This approach to business development is grounded in King's decision to divide its branded pharmaceutical business, its biggest
source of revenue (87 percent in 2005), into three therapeutic areas: Cardiovascular/Metabolics, Neuroscience, and Hospital/Acute
Care (see "The Final Three," right). Each group has its own senior leader, as well as its own sales force, profit and loss
objectives, feasible R&D projects, and goals for lifecycle management. The approach is designed to create a better link among
corporate strategic goals, new business opportunities, and R&D—in essence, to create a formalized method for filling gaps
in each business segment.
King credits Adriann Sax, head of business development, with the idea to divide the business this way. Sax came to King by
way of Merck, where she was hired to start developing its cancer business. She was there just a few months when she received
a call from Markison (the two were colleagues from Bristol-Myers Squibb), who was looking for "somebody who's good in strategy,"
recalls Sax. Soon after she started with King, the company's then-head of business development was asked to leave. Sax, a
self-proclaimed "big mouth," says she "asked for the position" upon her predecessor's departure. Markison agrees with his
old friend: "I think she elbowed her way into it."
Joe Squicciarino, King's CFO and the most recent addition to Markison's lineup, is also a Sax supporter. But the natty, mustachioed,
former Revlon exec cautions against off-message remarks. Still, he can't rein in Sax: "Our flexibility, agility, and creativity
is like a buffet," she says. "We have some very unique capabilities—our commercial infrastructure, our R&D organization. You
can either have a little of everything or you can select what you want."
Virtual Reality
Unlike many pharmaceutical companies, where the relationship between R&D and commercial operations is likened to church and
state, King prides itself on its philosophy of meshing the two. Executives at the company, with the exception of Jolly, are
uncommonly—and refreshingly—forthright about their priority: making money.
At King, says Sax, "there isn't anybody who doesn't touch business development at some point." That includes King Jolly, who
says, "We have profiles, certain types of compounds that we look for to meet certain needs of our sales force, that meet revenue
and net-income requirements."
For example, there's Remoxy, the most advanced product currently being developed through the King–Pain Therapeutics partnership.
"What really got us excited about it is the large commercial opportunity," says Steve Andrzejewski. "It has a very high chance
of getting to the marketplace because it's not a new chemical entity; it's simply a new formulation."
King's definition of "R&D" is different than most other pharma companies'. In addition to the $74 million spent in 2005 on
the development of investigational drugs and on lifecycle management, the company spent about $189 million on acquiring rights
to research in progress from third parties.
"What we're doing is avoiding mistakes," Markison says of the company's approach to R&D. "It's common knowledge that there's
a research and development drought in the pharmaceutical industry.

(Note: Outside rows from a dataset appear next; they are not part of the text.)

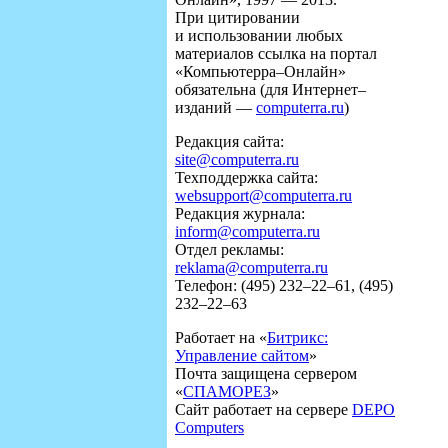
При цитировании
и использовании любых
материалов ссылка на портал
«Компьютерра–Онлайн»
обязательна (для Интернет–
изданий —
computerra.ru
)
Редакция сайта:
site@computerra.ru
Техподдержка сайта:
websupport@computerra.ru
Редакция журнала:
inform@computerra.ru
Отдел рекламы:
reklama@computerra.ru
Телефон: (495) 232–22–61, (495)
232–22–63
Работает на «
Битрикс:
Управление сайтом
»
Почта защищена сервером
«
СПАМОРЕЗ
»
Сайт работает на сервере
DEPO
Computers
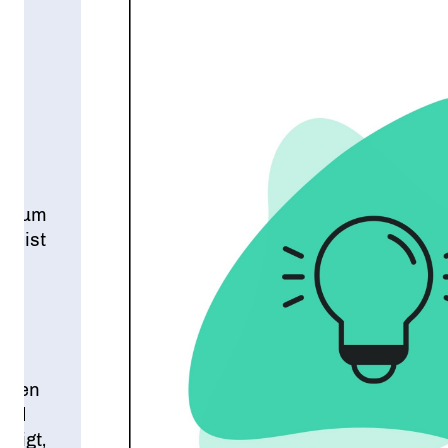
men um
, ist
e
ben
ie
onten
feld
zeigt,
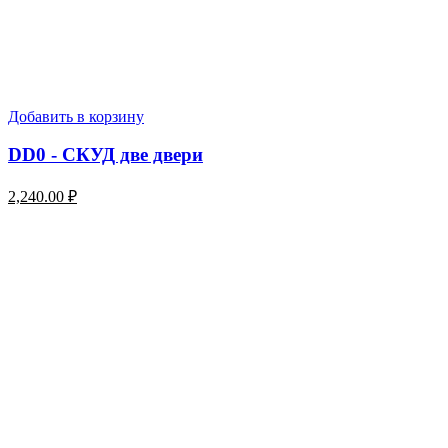
Добавить в корзину
DD0 - СКУД две двери
2,240.00
₽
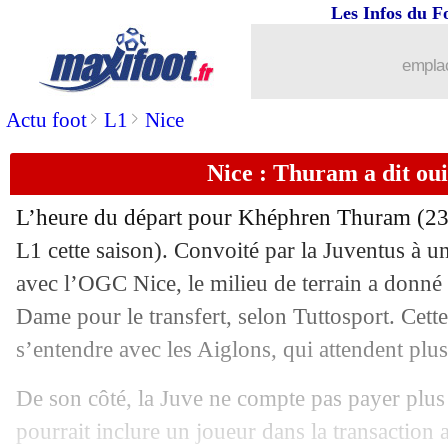
Les Infos du F
26/06
Leipzig
: Manchester City fonce sur 
emplac
26/06
PSG
: Kvaratskhelia, De Laurentiis pr
>
>
Actu foot
L1
Nice
26/06
Angleterre
: Palmer attend son heure
Nice : Thuram a dit oui
26/06
Bologne
: Calafiori, la Juve est préve
L’heure du départ pour Khéphren
Thuram
(23
26/06
EdF
: Deschamps impressionné par l'
L1 cette saison). Convoité par la Juventus à un
avec l’OGC Nice, le milieu de terrain a donné 
26/06
OM
: Ndiaye passe sa visite médicale
Dame pour le transfert, selon Tuttosport. Cett
s’entendre avec les Aiglons, qui attendent plu
26/06
EdF
: l'inquiétude de Di Meco
De son côté, la Juve ne compte pas payer plus 
26/06
PSG
: Xavi Simons ne sera pas vendu 
pourrait inclure un joueur dans la transaction a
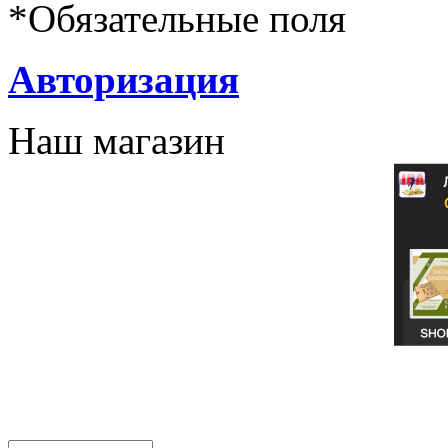
*
Обязательные поля
Авторизация
Наш магазин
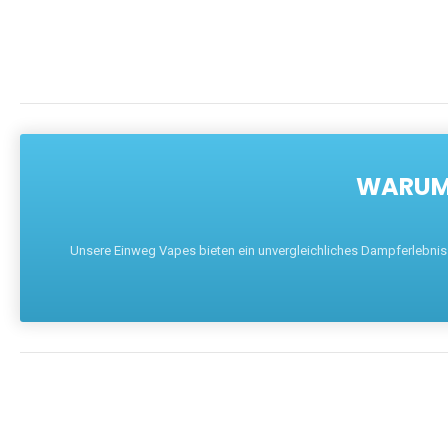
WARUM 
Unsere Einweg Vapes bieten ein unvergleichliches Dampferlebnis mi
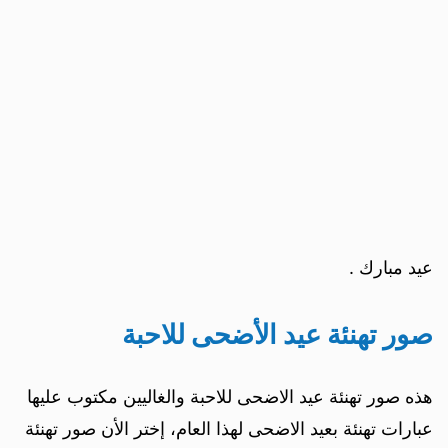
عيد مبارك .
صور تهنئة عيد الأضحى للاحبة
هذه صور تهنئة عيد الاضحى للاحبة والغاليين مكتوب عليها
عبارات تهنئة بعيد الاضحى لهذا العام، إختر الأن صور تهنئة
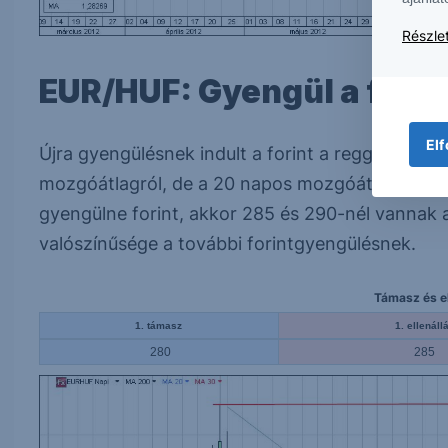
Részlet
EUR/HUF: Gyengül a forin
Elf
Újra gyengülésnek indult a forint a reggeli órá
mozgóátlagról, de a 20 napos mozgóátlag egyelőr
gyengülne forint, akkor 285 és 290-nél vannak 
valószínűsége a további forintgyengülésnek.
Támasz és el
1. támasz
1. ellenáll
280
285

But really what that speaks to is compounds coming out
of discovery programs that are designed to feed these very large companies. We're not a discovery-laden company."
King does maintain a small discovery effort, but it exists as a sort of weeding-out tool, mainly for the purpose of helping
commercial operations identify viable business opportunities. "We have the expertise to really understand through due diligence
what we're looking at," says Markison, "and what we're going to take on in partnership mode."